── EXTRAIT FOURNI

Victime
des querelles intestines au MEDEF, l’influence patronale est aujourd’hui bien
malmenée par les pouvoirs publics. Ce risque, je l’avais pressenti, et formulé
mes craintes dans une tribune parue dans les Echos le 5 janvier dernier*.
Pourtant je ne pensais pas voir jaillir la menace aussi vite.
Jeudi 14
janvier, le Premier ministre a rappelé par voie de communiqué : « son attachement à la bonne mesure de l’audience syndicale
dans toutes les entreprises. Il menace :
« de prendre des initiatives y
compris législatives. »
Pourquoi ce dossier ?
Pourquoi maintenant ? Pourquoi le chef du gouvernement qui a toujours
défendu nos entreprises? Un dossier sur lequel les deux principales
organisations patronales ont manifesté leur désir de surseoir à toute échéance
compte tenu du peu d’allant manifesté tant par les patrons que les salariés. Serait-ce
pour tester la capacité du patronat à se mobiliser pour défendre ses
mandants ?

────
── EXTRAITS DES LIGNES

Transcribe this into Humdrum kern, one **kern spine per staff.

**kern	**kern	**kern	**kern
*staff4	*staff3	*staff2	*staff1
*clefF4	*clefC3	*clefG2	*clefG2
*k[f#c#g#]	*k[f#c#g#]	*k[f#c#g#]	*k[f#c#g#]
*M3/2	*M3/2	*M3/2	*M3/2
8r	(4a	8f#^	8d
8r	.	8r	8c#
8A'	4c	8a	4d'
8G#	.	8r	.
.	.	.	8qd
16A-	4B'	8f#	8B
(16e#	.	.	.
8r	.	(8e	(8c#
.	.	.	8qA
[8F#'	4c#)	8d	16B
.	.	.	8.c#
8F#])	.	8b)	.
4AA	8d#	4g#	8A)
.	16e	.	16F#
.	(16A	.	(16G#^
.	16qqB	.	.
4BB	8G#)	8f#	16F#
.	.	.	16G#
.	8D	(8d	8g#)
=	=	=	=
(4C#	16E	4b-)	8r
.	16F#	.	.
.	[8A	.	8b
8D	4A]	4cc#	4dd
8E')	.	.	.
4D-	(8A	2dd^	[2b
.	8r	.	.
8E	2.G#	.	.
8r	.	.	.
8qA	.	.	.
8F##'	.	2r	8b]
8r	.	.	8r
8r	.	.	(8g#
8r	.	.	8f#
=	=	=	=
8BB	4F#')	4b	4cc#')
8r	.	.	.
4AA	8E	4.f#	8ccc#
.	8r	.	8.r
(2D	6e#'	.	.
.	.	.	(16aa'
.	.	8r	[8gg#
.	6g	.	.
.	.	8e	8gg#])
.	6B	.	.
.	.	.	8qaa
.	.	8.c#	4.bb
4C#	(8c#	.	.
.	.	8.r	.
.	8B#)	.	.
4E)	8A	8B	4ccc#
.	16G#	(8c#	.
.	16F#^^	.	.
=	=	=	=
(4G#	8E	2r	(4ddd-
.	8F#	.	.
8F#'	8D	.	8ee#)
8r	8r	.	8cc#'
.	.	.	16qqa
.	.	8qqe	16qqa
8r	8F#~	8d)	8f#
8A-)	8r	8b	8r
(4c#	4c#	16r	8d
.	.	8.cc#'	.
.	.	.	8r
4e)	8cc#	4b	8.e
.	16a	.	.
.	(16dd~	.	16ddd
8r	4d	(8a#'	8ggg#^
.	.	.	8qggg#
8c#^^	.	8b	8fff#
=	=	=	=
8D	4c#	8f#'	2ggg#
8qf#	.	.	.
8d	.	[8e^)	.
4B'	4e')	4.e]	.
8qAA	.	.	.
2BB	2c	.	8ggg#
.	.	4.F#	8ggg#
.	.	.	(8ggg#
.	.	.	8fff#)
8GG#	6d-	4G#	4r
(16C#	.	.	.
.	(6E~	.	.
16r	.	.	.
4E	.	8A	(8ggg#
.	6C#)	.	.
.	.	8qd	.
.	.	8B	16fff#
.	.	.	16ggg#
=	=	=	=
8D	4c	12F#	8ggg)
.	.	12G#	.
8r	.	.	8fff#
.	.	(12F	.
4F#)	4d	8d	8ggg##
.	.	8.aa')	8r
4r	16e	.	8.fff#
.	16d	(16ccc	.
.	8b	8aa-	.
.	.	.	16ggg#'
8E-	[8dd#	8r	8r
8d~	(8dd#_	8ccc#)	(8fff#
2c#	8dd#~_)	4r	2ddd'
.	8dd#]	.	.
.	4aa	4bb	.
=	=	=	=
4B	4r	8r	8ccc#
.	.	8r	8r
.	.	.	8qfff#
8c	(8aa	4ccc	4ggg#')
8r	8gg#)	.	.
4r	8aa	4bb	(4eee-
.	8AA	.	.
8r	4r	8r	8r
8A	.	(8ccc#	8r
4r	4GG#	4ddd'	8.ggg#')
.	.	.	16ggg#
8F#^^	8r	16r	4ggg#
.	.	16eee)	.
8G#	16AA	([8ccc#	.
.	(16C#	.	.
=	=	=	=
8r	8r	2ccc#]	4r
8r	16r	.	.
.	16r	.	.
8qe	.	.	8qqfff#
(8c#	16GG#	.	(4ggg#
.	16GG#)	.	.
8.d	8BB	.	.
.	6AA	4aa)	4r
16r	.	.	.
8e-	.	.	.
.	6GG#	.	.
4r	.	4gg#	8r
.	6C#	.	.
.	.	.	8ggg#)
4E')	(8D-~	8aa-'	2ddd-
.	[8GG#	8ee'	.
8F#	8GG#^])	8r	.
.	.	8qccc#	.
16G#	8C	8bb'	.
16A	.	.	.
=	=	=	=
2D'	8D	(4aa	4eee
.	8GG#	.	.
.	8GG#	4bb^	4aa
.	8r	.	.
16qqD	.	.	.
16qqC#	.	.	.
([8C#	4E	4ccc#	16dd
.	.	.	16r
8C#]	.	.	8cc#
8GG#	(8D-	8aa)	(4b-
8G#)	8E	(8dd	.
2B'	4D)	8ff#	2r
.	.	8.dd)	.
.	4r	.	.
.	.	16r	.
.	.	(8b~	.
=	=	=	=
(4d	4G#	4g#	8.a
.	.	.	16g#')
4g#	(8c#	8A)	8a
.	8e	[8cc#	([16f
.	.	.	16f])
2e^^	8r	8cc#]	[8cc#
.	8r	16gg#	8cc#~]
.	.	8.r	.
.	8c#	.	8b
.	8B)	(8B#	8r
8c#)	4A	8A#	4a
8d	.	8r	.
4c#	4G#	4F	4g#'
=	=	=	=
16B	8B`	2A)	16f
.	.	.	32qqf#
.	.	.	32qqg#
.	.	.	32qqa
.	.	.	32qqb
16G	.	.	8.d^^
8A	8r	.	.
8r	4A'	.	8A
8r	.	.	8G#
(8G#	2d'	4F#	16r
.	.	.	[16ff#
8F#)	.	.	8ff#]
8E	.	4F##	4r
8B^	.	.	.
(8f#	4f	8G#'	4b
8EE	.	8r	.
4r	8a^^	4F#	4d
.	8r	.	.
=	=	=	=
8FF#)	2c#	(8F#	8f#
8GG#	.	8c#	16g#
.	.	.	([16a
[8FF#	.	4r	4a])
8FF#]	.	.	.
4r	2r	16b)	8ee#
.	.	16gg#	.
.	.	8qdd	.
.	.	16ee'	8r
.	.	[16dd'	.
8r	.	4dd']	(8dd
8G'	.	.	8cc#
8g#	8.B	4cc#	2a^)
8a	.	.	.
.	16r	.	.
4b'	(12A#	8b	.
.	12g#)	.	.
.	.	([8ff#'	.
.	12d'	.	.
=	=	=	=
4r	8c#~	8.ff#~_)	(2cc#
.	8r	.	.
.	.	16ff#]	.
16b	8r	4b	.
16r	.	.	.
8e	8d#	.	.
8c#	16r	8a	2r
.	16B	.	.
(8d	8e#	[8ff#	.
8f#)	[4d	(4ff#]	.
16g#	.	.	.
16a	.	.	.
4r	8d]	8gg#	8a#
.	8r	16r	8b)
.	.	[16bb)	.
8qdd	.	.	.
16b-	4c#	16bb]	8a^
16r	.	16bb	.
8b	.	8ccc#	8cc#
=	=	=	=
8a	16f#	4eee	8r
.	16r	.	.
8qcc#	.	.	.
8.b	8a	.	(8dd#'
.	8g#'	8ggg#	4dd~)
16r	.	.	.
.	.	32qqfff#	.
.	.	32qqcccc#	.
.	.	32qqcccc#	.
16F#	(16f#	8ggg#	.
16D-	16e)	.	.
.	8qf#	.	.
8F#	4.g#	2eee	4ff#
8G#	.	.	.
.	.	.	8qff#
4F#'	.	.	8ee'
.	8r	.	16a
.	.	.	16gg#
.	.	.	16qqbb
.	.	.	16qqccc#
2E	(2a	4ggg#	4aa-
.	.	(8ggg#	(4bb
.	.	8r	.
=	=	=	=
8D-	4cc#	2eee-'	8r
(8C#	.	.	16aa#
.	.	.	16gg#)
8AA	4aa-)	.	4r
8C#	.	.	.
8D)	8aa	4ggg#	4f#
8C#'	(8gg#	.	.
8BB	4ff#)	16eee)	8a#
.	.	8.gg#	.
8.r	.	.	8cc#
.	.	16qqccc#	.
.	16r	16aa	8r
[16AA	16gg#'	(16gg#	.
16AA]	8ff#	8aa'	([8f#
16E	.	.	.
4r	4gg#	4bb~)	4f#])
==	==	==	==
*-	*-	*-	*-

────

TÂCHES À RÉALISER »
1. D'après l'extrait, quel jour le Premier ministre a-t-il rappelé son attachement à la bonne mesure de l'audience syndicale ?
2. Recopiez le passage de l'extrait qui commence aux mots « Pourtant je ne » et s'arrête après « ce dossier ? ».
3. Les affirmations suivantes concordent-elles avec l'extrait ? Répondez par oui ou par non à chacune, en citant les mots qui tranchent.
(a) Une tribune sur ce risque est parue dans les Echos le 5 janvier.
(b) Le Premier ministre s'est exprimé lors d'une conférence de presse.
(c) La menace est apparue aussi vite que prévu.
Seul l'extrait sert de référence, sans tenir compte des lignes.

RÉSULTATS OBTENUS »
1. Le jeudi 14 janvier.

2.
Pourtant je ne pensais pas voir jaillir la menace aussi vite.
Jeudi 14
janvier, le Premier ministre a rappelé par voie de communiqué : « son attachement à la bonne mesure de l’audience syndicale
dans toutes les entreprises. Il menace :
« de prendre des initiatives y
compris législatives. »
Pourquoi ce dossier ?

3.
(a) Oui : « formulé mes craintes dans une tribune parue dans les Echos le 5 janvier dernier ».
(b) Non : « a rappelé par voie de communiqué ».
(c) Non : « Pourtant je ne pensais pas voir jaillir la menace aussi vite. »